Unsustainable health care spending and the government system

The Canadian Institution for Health Information has released a study claiming that the steady increase in health spending is not due to the aging population demographics. Considering that government health care expenditure has been on average rising faster than GDP since 1975, I think that the CIHI is correct. After all the demographic time bomb hasn’t gone off yet, most boomers are still not in retirement. So why would expenditure be so high already?

The study’s explanation is that the increase spending is a political choice. Significant segments of the electorate demands improved services and political parties respond by promising increased spending. Again, without having examined the study closely, this makes intuitive sense to me. It is difficult to find any major provincial party that does not routinely promise spending increases that outpace GDP growth.

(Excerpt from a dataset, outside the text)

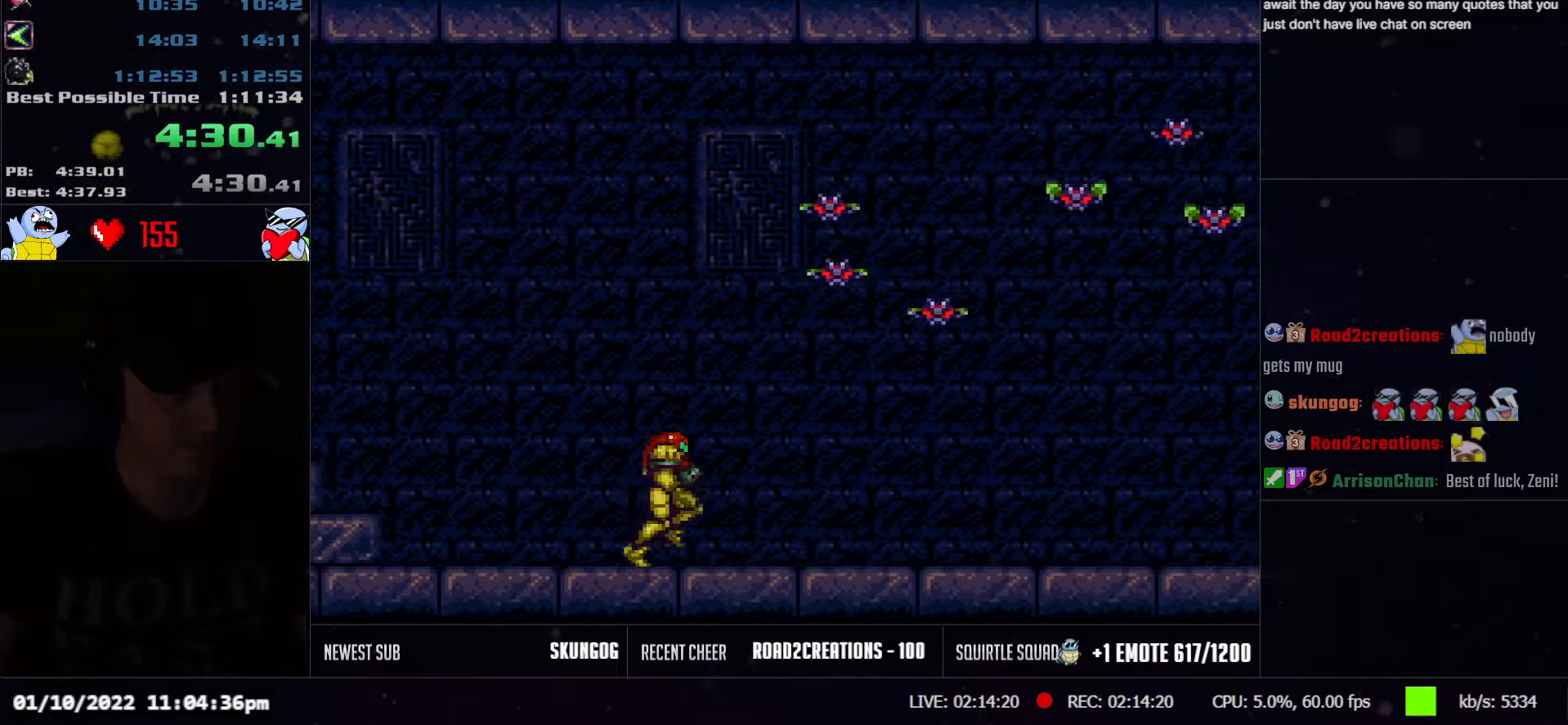
{"buttons": ["A", "L1", "R1", "DPAD_RIGHT"], "events": [[67, "L1", "down"], [67, "R1", "up"], [100, "R1", "down"], [150, "L1", "up"], [167, "R1", "up"], [233, "L1", "down"], [233, "R1", "down"], [317, "L1", "up"], [317, "R1", "up"], [383, "R1", "down"], [400, "L1", "down"], [433, "R1", "up"], [500, "R1", "down"]]}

This serves as a good example of how demand operates in a government system compared to a market system.

In a market system if individuals want better service they pay for it out of their own pockets. Since the individual pays the cost they would balanced the increased spending with their other desires and needs. Providers of the services know this and they realize that they are competing for dollars. To succeed the providers would not price themselves so high that they chase away the customers. Thus in a market system there is a built in restraint on unsustainable growth in health care spending.

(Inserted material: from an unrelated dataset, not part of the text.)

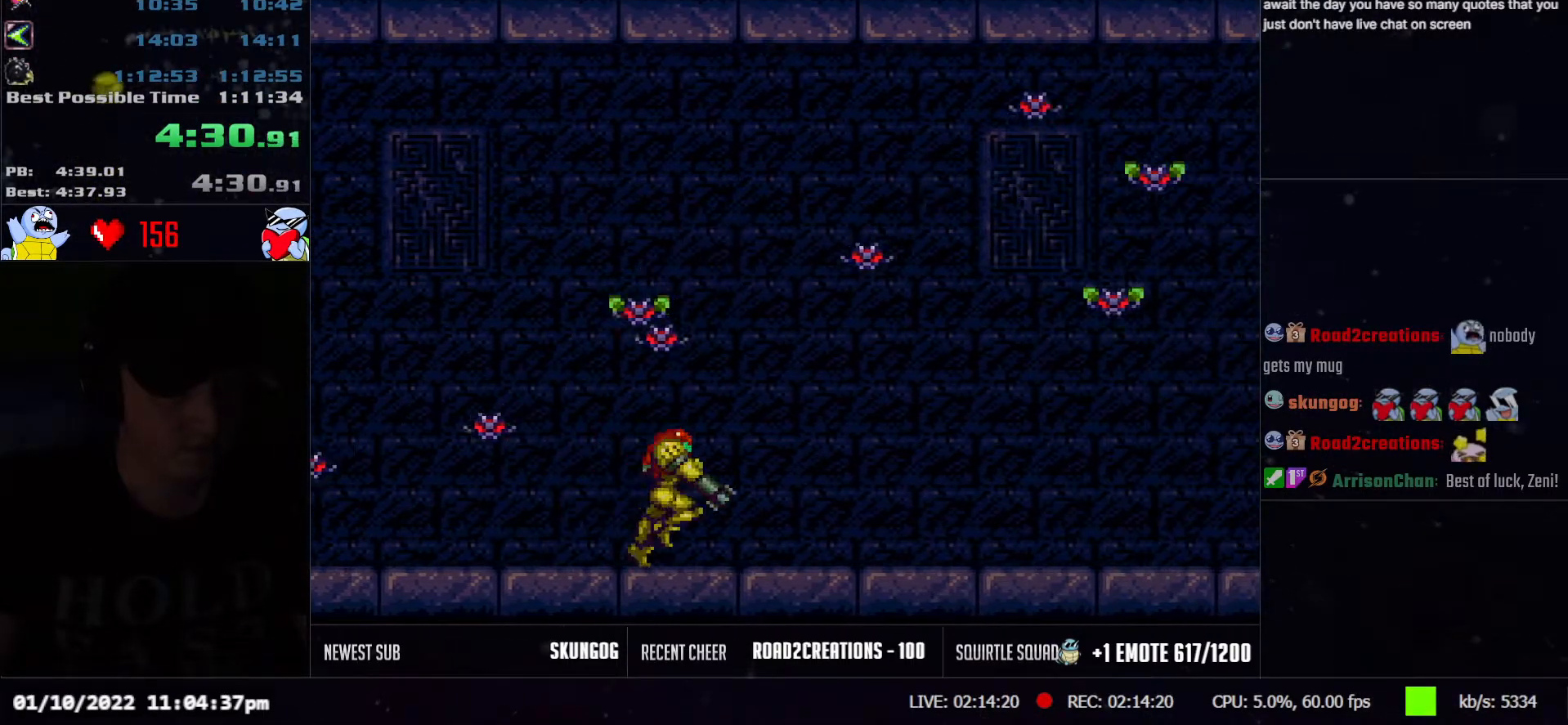
{"buttons": ["A", "L1", "DPAD_RIGHT"], "events": [[17, "L1", "up"], [50, "R1", "up"], [100, "L1", "down"], [117, "R1", "down"], [167, "R1", "up"], [200, "L1", "up"], [233, "R1", "down"], [283, "L1", "down"], [317, "R1", "up"], [367, "L1", "up"], [367, "R1", "down"], [417, "R1", "up"], [467, "L1", "down"], [467, "R1", "down"], [500, "R1", "up"]]}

In a government system individuals that want better service won’t be paying directly for it. Instead they will vote for politicians that will use tax dollars to pay for it. The cost would be spread out among not just those that want better service but to those who are either already satisfied or indifferent as well. Politicians would attempt to outbid each other in spending increases to secure the pro-health care increase segment of the electorate. Governments do have to balance priorities, just as an individual does, but the main incentive of political leaders is to win elections and often priority balancing takes a backseat to that. Thus money appears to be unlimited and there is no natural restraint on unsustainable growth in health care spending.

Of course money isn’t unlimited and eventually governments do become bankrupt, but usually the politicians who have caused the problem are safely retired by the time it becomes an issue. There is a clear agency problem in entrusting health care spending to politicians who are making decisions that are based on their own needs not the general public’s wellbeing. The only true solution to the unsustainable spending in health care is take it out of the hands of politicians and put it into the hands of consumers.